Firm’s regeneration arm anticipates resurgence after a downturn over the second half of 2015
Galliford Try is planning to capitalise on an expected comeback in the affordable housing sector, the firm’s chief operating officer Ken Gillespie has said.
The company’s regeneration arm Galliford Try Partnerships, which delivers affordable housing schemes, experienced a downturn in volume over the second half of 2015 after housing associations paused a number of schemes following the government’s imposition of an annual 1% reduction in social rents last summer.
But speaking to Building, Gillespie (pictured) said the firm expected a resurgence in demand over the coming months: “It’s the sector that excites us most as there is huge and increasing demand for affordable homes.
“We expect registered providers to dust themselves down and move on. The model might be slightly different and we may see more mixed-tenure schemes, but we expect to see the volume.”
His comments came after the firm posted record results for the half-year to December 2015 with the company also announcing Gillespie will retire next February.

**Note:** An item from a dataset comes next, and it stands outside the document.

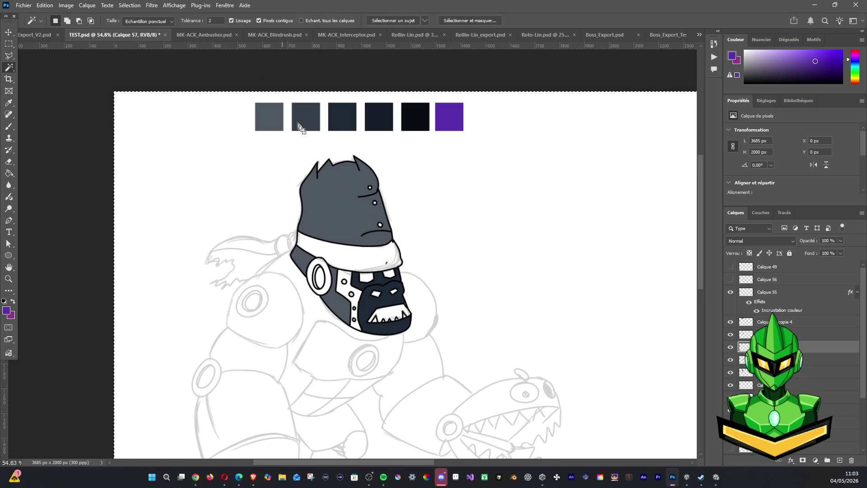
pyautogui.click(383, 261)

The firm posted increased profit across its housing, regeneration and construction businesses. Overall, pre-tax profit increased 24% to £52.9m, up from £42.5m, while revenue increased 12% to£1.3bn, up from £1.1bn.

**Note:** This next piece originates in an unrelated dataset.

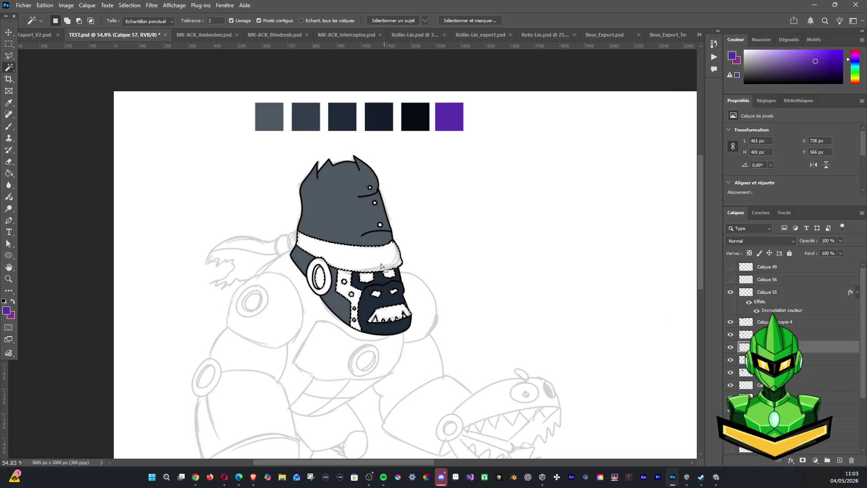
pyautogui.press('ctrl+a')
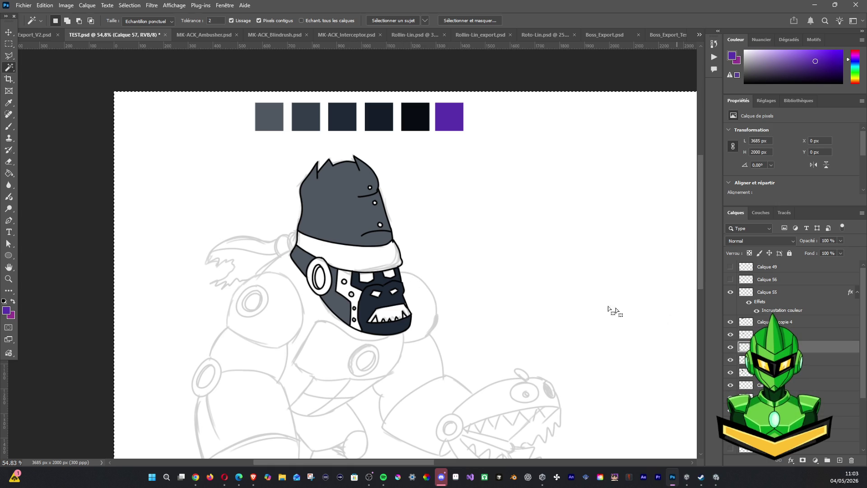
pyautogui.click(383, 258)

Gillespie will step down from the firm’s board in July.
Former Skanska director Bill Hocking, who joined Galliford Try last September, will become chief executive of construction and investments from August.
Commenting on his decision to retire, Gillespie, who joined the business in 2006 when Galliford Try bought Morrison Construction where he was managing director, said: “I will leave the business in a strong position and, having appointed Bill Hocking, I know the business is in excellent hands to continue its success.”

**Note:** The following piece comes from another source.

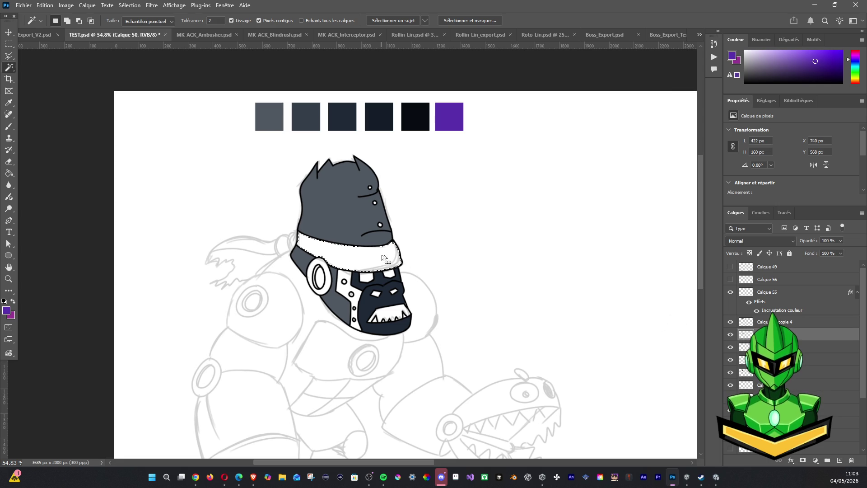
# Fill the collar band purple, set the background colour to 783a78, and duplicate Calque 57 with Ctrl+J
pyautogui.press('alt+Delete')
pyautogui.press('ctrl+d')
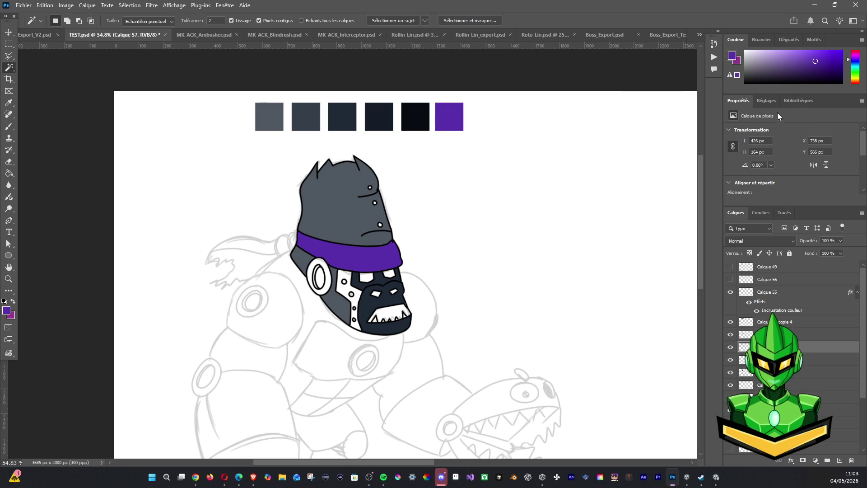
pyautogui.click(13, 318)
pyautogui.write('783')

Galliford Try’s construction business margin increased to 1.2% from 1%. The firm said its construction business was on course to hit £1.5bn full-year revenue ahead of its 2018 target, while its aim remains to hit a 2% margin by that date.
Gillespie said he “didn’t have too many concerns” about risks from tender cost inflation and schemes being put on hold, citing the fact that 90% of the firm’s construction revenue is for public andregulated clients with whom it typically has long-term relationships or frameworks.
He added: “I think the construction market is strong – there is more market than there are contractors.”